▸ Saved data entries:
+ + + +

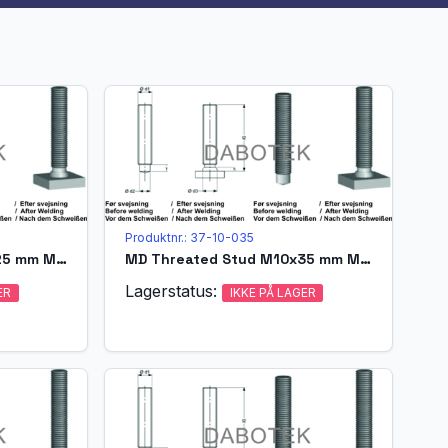
Produktnr.: 37-10-035
MD Threated Stud M10x25 mm Matr. A4-70 acc. EN ISO 13918 (MPF)
MD Threated Stud M10x35 mm Matr. A4-70 acc. EN ISO 13918 (MPF)
Lagerstatus:
ER
IKKE PÅ LAGER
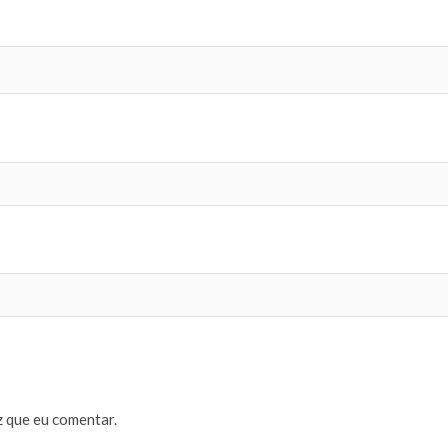
 que eu comentar.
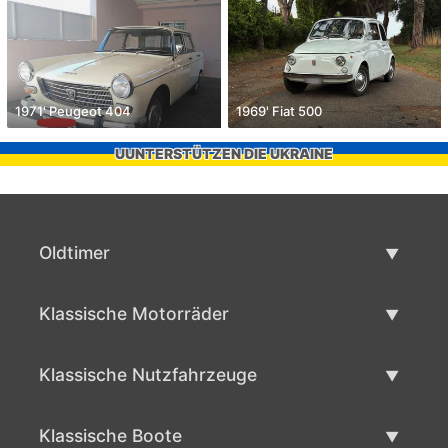
1971' Peugeot 404
1969' Fiat 500
UUNTERSTÜTZEN DIE UKRAINE
Oldtimer
Oldtimerliste
Klassische Motorräder
Oldtimer verkaufen
Klassische Motorräder Liste
Klassische Nutzfahrzeuge
Verkaufen klassisches Motorrad
Klassische Werbeliste
Klassische Boote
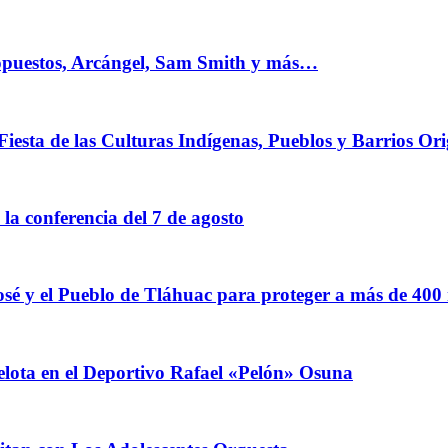
 opuestos, Arcángel, Sam Smith y más…
Fiesta de las Culturas Indígenas, Pueblos y Barrios Ori
a conferencia del 7 de agosto
sé y el Pueblo de Tláhuac para proteger a más de 400
elota en el Deportivo Rafael «Pelón» Osuna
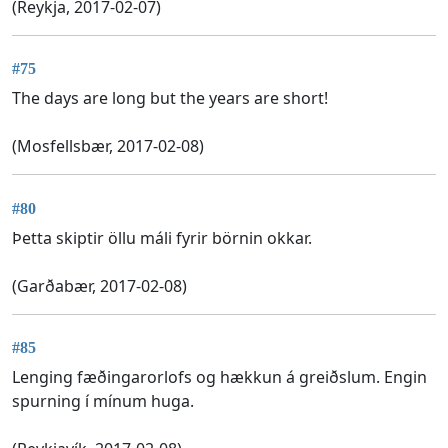
(Reykja, 2017-02-07)
#75
The days are long but the years are short!
(Mosfellsbær, 2017-02-08)
#80
Þetta skiptir öllu máli fyrir börnin okkar.
(Garðabær, 2017-02-08)
#85
Lenging fæðingarorlofs og hækkun á greiðslum. Engin
spurning í mínum huga.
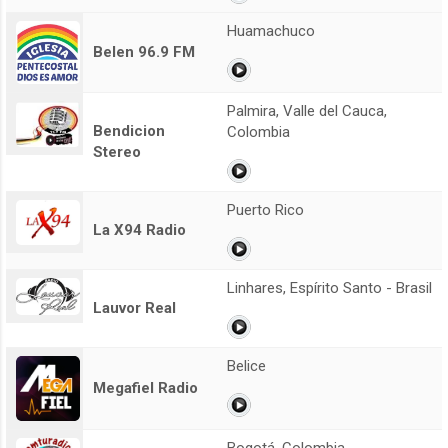
Huamachuco
Belen 96.9 FM
Palmira, Valle del Cauca,
Bendicion
Colombia
Stereo
Puerto Rico
La X94 Radio
Linhares, Espírito Santo - Brasil
Lauvor Real
Belice
Megafiel Radio
Bogotá, Colombia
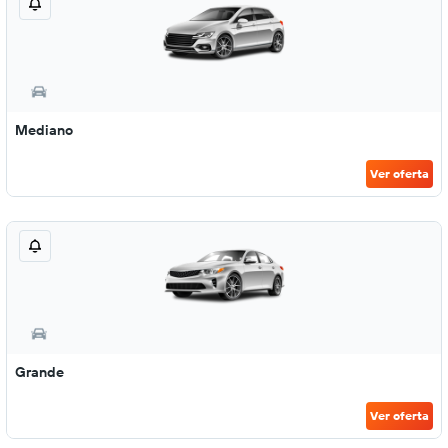
Mediano
Ver oferta
Grande
Ver oferta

+ + + +

Without the pictures, give all of the entries above again exactly.

▸ Solution below:
Produktnr.: 37-10-035
MD Threated Stud M10x25 mm Matr. A4-70 acc. EN ISO 13918 (MPF)
MD Threated Stud M10x35 mm Matr. A4-70 acc. EN ISO 13918 (MPF)
Lagerstatus:
ER
IKKE PÅ LAGER
 que eu comentar.
1971' Peugeot 404
1969' Fiat 500
UUNTERSTÜTZEN DIE UKRAINE
Oldtimer
Oldtimerliste
Klassische Motorräder
Oldtimer verkaufen
Klassische Motorräder Liste
Klassische Nutzfahrzeuge
Verkaufen klassisches Motorrad
Klassische Werbeliste
Klassische Boote
 opuestos, Arcángel, Sam Smith y más…
Fiesta de las Culturas Indígenas, Pueblos y Barrios Ori
a conferencia del 7 de agosto
sé y el Pueblo de Tláhuac para proteger a más de 400
elota en el Deportivo Rafael «Pelón» Osuna
(Reykja, 2017-02-07)
#75
The days are long but the years are short!
(Mosfellsbær, 2017-02-08)
#80
Þetta skiptir öllu máli fyrir börnin okkar.
(Garðabær, 2017-02-08)
#85
Lenging fæðingarorlofs og hækkun á greiðslum. Engin
spurning í mínum huga.
Huamachuco
Belen 96.9 FM
Palmira, Valle del Cauca,
Bendicion
Colombia
Stereo
Puerto Rico
La X94 Radio
Linhares, Espírito Santo - Brasil
Lauvor Real
Belice
Megafiel Radio
Bogotá, Colombia
Mediano
Ver oferta
Grande
Ver oferta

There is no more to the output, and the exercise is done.